In a series `RC` circuit with an AC source, `R = 300 Omega, C = 25 muF, epsilon_0= 50 V` and `v = 50/(pi) Hz`. Find the peak current and the average power dissipated in the circuit.

To solve the problem step by step, we will calculate the peak current and the average power dissipated in the given series RC circuit with an AC source. ### Given Data: - Resistance, \( R = 300 \, \Omega \) - Capacitance, \( C = 25 \, \mu F = 25 \times 10^{-6} \, F \) - Peak voltage, \( \epsilon_0 = 50 \, V \) - Frequency, \( f = \frac{50}{\pi} \, Hz \) ### Step 1: Calculate the capacitive reactance \( X_C \) The formula for capacitive reactance is given by: \[ X_C = \frac{1}{\omega C} \] where \( \omega = 2\pi f \).

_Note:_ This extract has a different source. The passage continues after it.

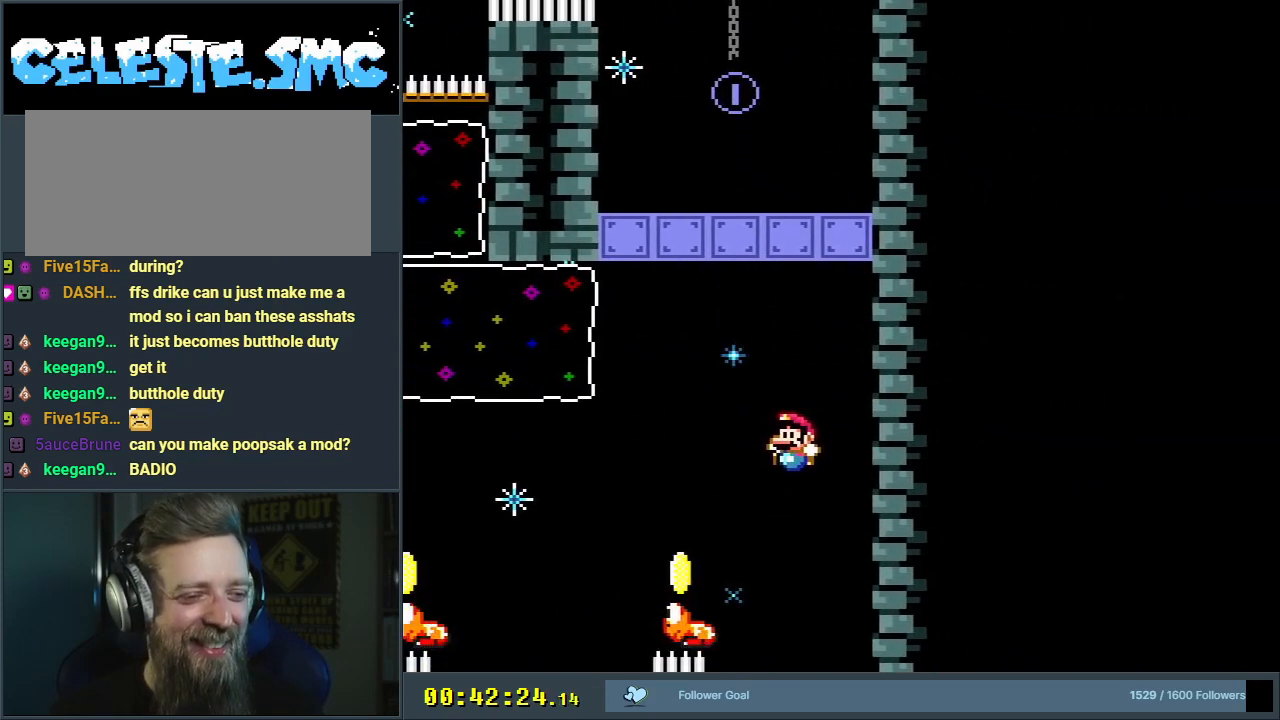
{"buttons": ["B", "Y"], "events": [[333, "DPAD_LEFT", "up"]]}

First, we calculate \( \omega \): \[ \omega = 2\pi f = 2\pi \left(\frac{50}{\pi}\right) = 100 \, rad/s \] Now substituting \( \omega \) and \( C \) into the formula for \( X_C \): \[ X_C = \frac{1}{\omega C} = \frac{1}{100 \times 25 \times 10^{-6}} = \frac{1}{0.0025} = 400 \, \Omega \] ### Step 2: Calculate the impedance \( Z \) The total impedance \( Z \) in a series RC circuit is given by: \[ Z = \sqrt{R^2 + X_C^2} \] Substituting the values of \( R \) and \( X_C \): \[ Z = \sqrt{300^2 + 400^2} = \sqrt{90000 + 160000} = \sqrt{250000} = 500 \, \Omega \] ### Step 3: Calculate the peak current \( I_0 \) The peak current can be calculated using Ohm's law: \[ I_0 = \frac{E_0}{Z} \] Substituting the values: \[ I_0 = \frac{50}{500} = 0.1 \, A \] ### Step 4: Calculate the average power \( P_{avg} \) The average power in an AC circuit is given by: \[ P_{avg} = E_{rms} \cdot I_{rms} \cdot \cos \phi \] where \( E_{rms} = \frac{E_0}{\sqrt{2}} \) and \( I_{rms} = \frac{I_0}{\sqrt{2}} \). First, we need to calculate \( \cos \phi \): \[ \cos \phi = \frac{R}{Z} = \frac{300}{500} = 0.6 \] Now substituting \( E_{rms} \), \( I_{rms} \), and \( \cos \phi \) into the power formula: \[ P_{avg} = \left(\frac{50}{\sqrt{2}}\right) \cdot \left(\frac{0.1}{\sqrt{2}}\right) \cdot 0.6 \] Calculating this step by step: \[ P_{avg} = \frac{50 \cdot 0.1 \cdot 0.6}{2} = \frac{3}{2} = 1.5 \, W \] ### Final Answers: - Peak Current \( I_0 = 0.1 \, A \) - Average Power \( P_{avg} = 1.5 \, W \)